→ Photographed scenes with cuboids

- Opening Delimiter -

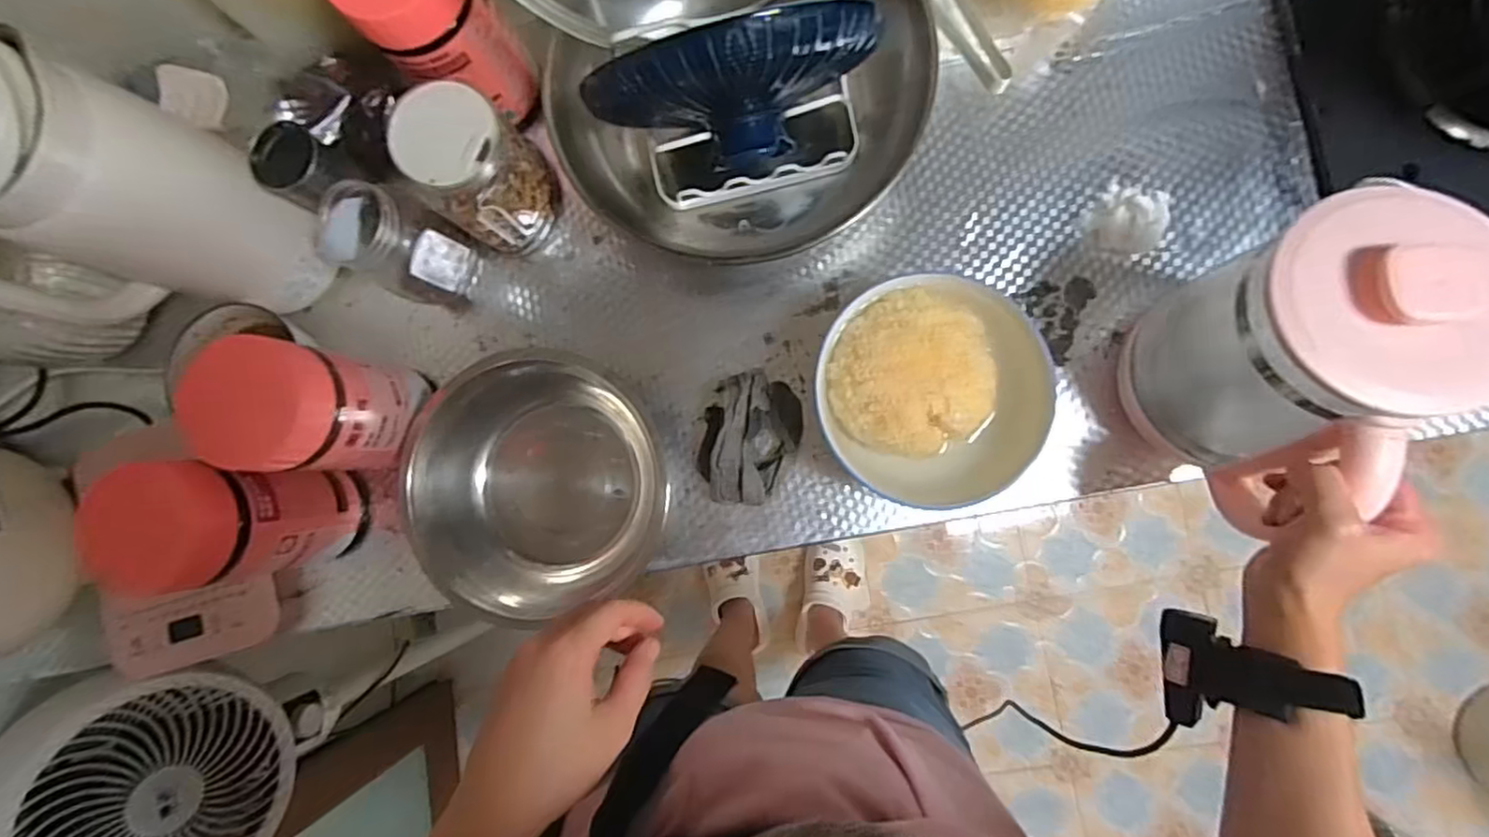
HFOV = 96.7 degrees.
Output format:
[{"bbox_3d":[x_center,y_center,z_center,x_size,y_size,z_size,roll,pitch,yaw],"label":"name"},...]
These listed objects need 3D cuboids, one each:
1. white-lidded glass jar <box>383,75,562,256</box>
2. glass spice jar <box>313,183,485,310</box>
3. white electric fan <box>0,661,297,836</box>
[{"bbox_3d":[-0.218,-0.206,0.556,0.095,0.139,0.080,-44,83,2],"label":"white-lidded glass jar"},{"bbox_3d":[-0.299,-0.150,0.580,0.085,0.112,0.075,25,89,7],"label":"glass spice jar"},{"bbox_3d":[-0.554,0.352,0.608,0.135,0.195,0.238,-21,84,4],"label":"white electric fan"}]

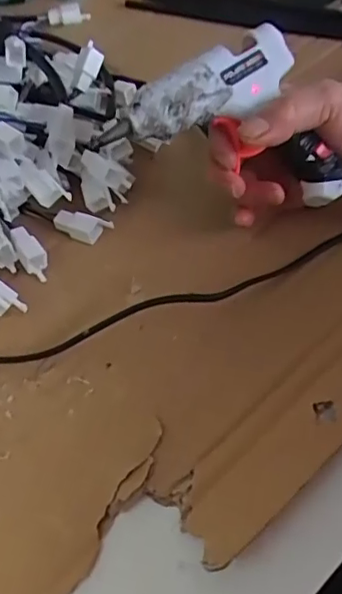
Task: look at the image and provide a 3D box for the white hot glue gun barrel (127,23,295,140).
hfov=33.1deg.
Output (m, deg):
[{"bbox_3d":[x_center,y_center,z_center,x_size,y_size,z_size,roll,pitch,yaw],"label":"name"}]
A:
[{"bbox_3d":[0.032,-0.119,0.324,0.118,0.040,0.032,-33,60,-25],"label":"white hot glue gun barrel"}]

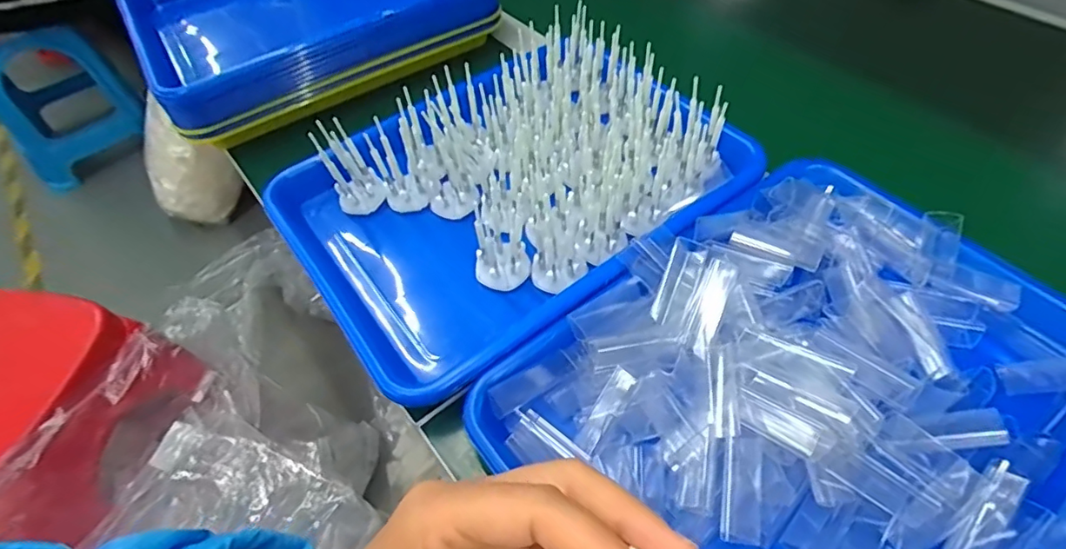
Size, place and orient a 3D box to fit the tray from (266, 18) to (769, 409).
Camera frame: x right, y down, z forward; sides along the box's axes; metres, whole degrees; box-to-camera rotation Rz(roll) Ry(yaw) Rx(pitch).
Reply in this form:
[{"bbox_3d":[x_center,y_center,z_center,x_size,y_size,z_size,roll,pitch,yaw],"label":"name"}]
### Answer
[{"bbox_3d":[-0.012,-0.070,0.429,0.338,0.071,0.236,-33,58,-19],"label":"tray"}]

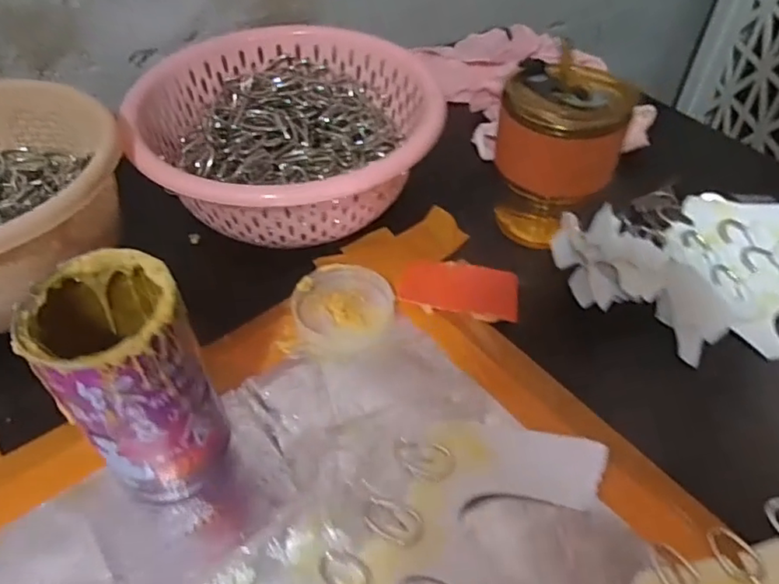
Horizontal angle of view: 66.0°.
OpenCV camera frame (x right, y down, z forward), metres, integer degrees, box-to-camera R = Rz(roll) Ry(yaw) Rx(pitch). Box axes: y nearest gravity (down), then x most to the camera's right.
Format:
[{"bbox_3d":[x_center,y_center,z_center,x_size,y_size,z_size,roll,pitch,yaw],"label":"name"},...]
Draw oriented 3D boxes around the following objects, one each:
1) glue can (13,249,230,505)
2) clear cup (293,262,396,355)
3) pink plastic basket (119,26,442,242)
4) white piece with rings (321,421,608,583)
[{"bbox_3d":[-0.123,0.045,0.291,0.065,0.117,0.069,1,49,-1],"label":"glue can"},{"bbox_3d":[-0.030,0.010,0.396,0.064,0.011,0.067,1,49,-1],"label":"clear cup"},{"bbox_3d":[-0.081,-0.125,0.479,0.217,0.078,0.214,-17,51,-15],"label":"pink plastic basket"},{"bbox_3d":[0.011,0.125,0.291,0.210,0.009,0.082,-32,57,-26],"label":"white piece with rings"}]

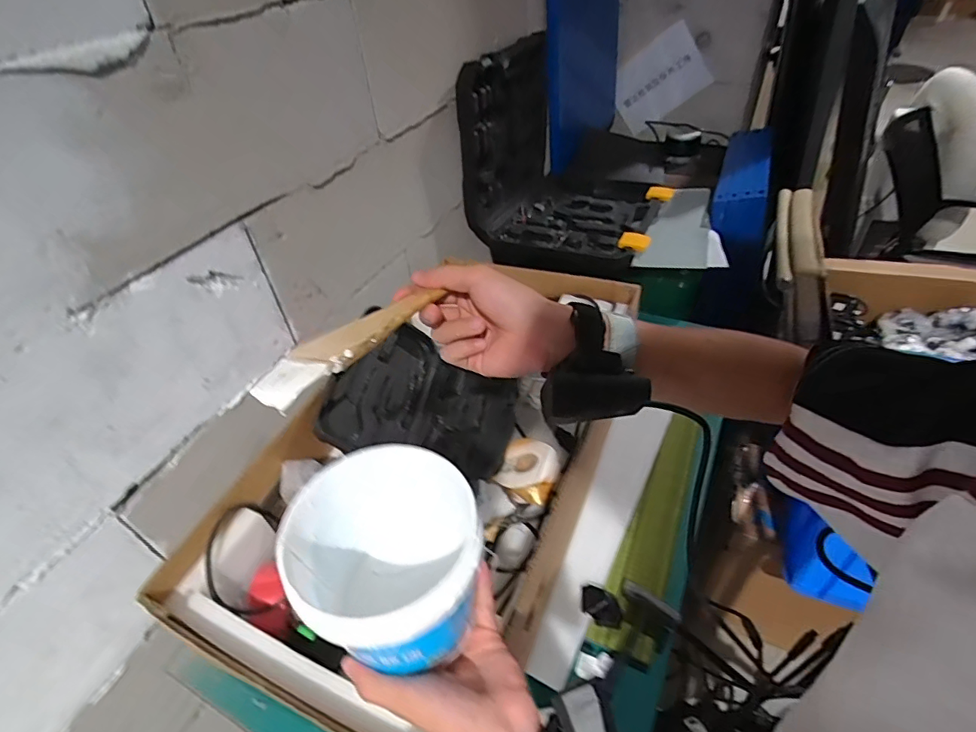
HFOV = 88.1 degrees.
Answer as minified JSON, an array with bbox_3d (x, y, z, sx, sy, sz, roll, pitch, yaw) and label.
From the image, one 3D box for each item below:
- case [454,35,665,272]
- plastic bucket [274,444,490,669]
[{"bbox_3d":[0.200,-0.478,1.107,0.367,0.352,0.474,14,46,21],"label":"case"},{"bbox_3d":[-0.063,0.135,0.355,0.125,0.104,0.118,-4,43,3],"label":"plastic bucket"}]

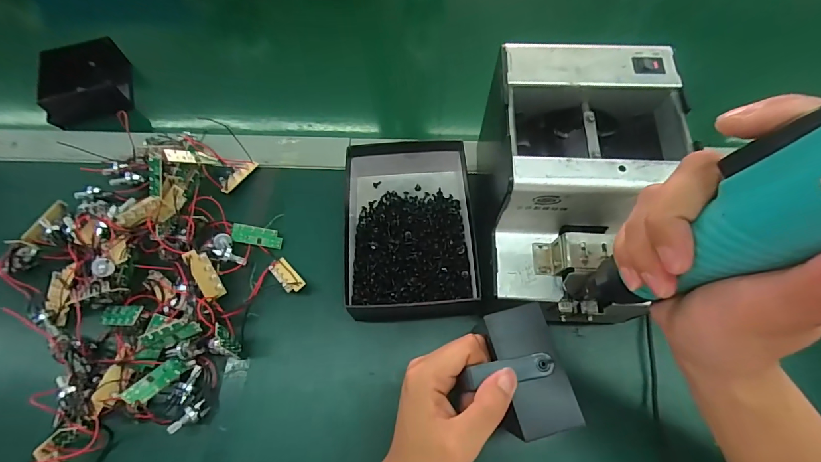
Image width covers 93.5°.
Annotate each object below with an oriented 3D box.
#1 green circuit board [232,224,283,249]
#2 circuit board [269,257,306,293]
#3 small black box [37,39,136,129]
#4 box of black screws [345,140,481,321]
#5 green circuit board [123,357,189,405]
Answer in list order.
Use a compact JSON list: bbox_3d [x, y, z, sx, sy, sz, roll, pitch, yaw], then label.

- Closing Delimiter -

→ TASK INSTRUCTIONS
Please print the records above word for word, leaving every image out.

→ RESPONSE AREA
HFOV = 96.7 degrees.
Output format:
[{"bbox_3d":[x_center,y_center,z_center,x_size,y_size,z_size,roll,pitch,yaw],"label":"name"},...]
These listed objects need 3D cuboids, one each:
1. white-lidded glass jar <box>383,75,562,256</box>
2. glass spice jar <box>313,183,485,310</box>
3. white electric fan <box>0,661,297,836</box>
[{"bbox_3d":[-0.218,-0.206,0.556,0.095,0.139,0.080,-44,83,2],"label":"white-lidded glass jar"},{"bbox_3d":[-0.299,-0.150,0.580,0.085,0.112,0.075,25,89,7],"label":"glass spice jar"},{"bbox_3d":[-0.554,0.352,0.608,0.135,0.195,0.238,-21,84,4],"label":"white electric fan"}]

Task: look at the image and provide a 3D box for the white hot glue gun barrel (127,23,295,140).
hfov=33.1deg.
Output (m, deg):
[{"bbox_3d":[x_center,y_center,z_center,x_size,y_size,z_size,roll,pitch,yaw],"label":"name"}]
A:
[{"bbox_3d":[0.032,-0.119,0.324,0.118,0.040,0.032,-33,60,-25],"label":"white hot glue gun barrel"}]

Size, place and orient a 3D box to fit the tray from (266, 18) to (769, 409).
Camera frame: x right, y down, z forward; sides along the box's axes; metres, whole degrees; box-to-camera rotation Rz(roll) Ry(yaw) Rx(pitch).
Reply in this form:
[{"bbox_3d":[x_center,y_center,z_center,x_size,y_size,z_size,roll,pitch,yaw],"label":"name"}]
### Answer
[{"bbox_3d":[-0.012,-0.070,0.429,0.338,0.071,0.236,-33,58,-19],"label":"tray"}]

Horizontal angle of view: 66.0°.
OpenCV camera frame (x right, y down, z forward), metres, integer degrees, box-to-camera R = Rz(roll) Ry(yaw) Rx(pitch). Box axes: y nearest gravity (down), then x most to the camera's right.
Format:
[{"bbox_3d":[x_center,y_center,z_center,x_size,y_size,z_size,roll,pitch,yaw],"label":"name"},...]
Draw oriented 3D boxes around the following objects, one each:
1) glue can (13,249,230,505)
2) clear cup (293,262,396,355)
3) pink plastic basket (119,26,442,242)
4) white piece with rings (321,421,608,583)
[{"bbox_3d":[-0.123,0.045,0.291,0.065,0.117,0.069,1,49,-1],"label":"glue can"},{"bbox_3d":[-0.030,0.010,0.396,0.064,0.011,0.067,1,49,-1],"label":"clear cup"},{"bbox_3d":[-0.081,-0.125,0.479,0.217,0.078,0.214,-17,51,-15],"label":"pink plastic basket"},{"bbox_3d":[0.011,0.125,0.291,0.210,0.009,0.082,-32,57,-26],"label":"white piece with rings"}]

HFOV = 88.1 degrees.
Answer as minified JSON, an array with bbox_3d (x, y, z, sx, sy, sz, roll, pitch, yaw) and label.
From the image, one 3D box for each item below:
- case [454,35,665,272]
- plastic bucket [274,444,490,669]
[{"bbox_3d":[0.200,-0.478,1.107,0.367,0.352,0.474,14,46,21],"label":"case"},{"bbox_3d":[-0.063,0.135,0.355,0.125,0.104,0.118,-4,43,3],"label":"plastic bucket"}]

Image width covers 93.5°.
Annotate each object below with an oriented 3D box.
#1 green circuit board [232,224,283,249]
#2 circuit board [269,257,306,293]
#3 small black box [37,39,136,129]
#4 box of black screws [345,140,481,321]
#5 green circuit board [123,357,189,405]
Answer in list order.
Use a compact JSON list: bbox_3d [x, y, z, sx, sy, sz, roll, pitch, yaw], then label.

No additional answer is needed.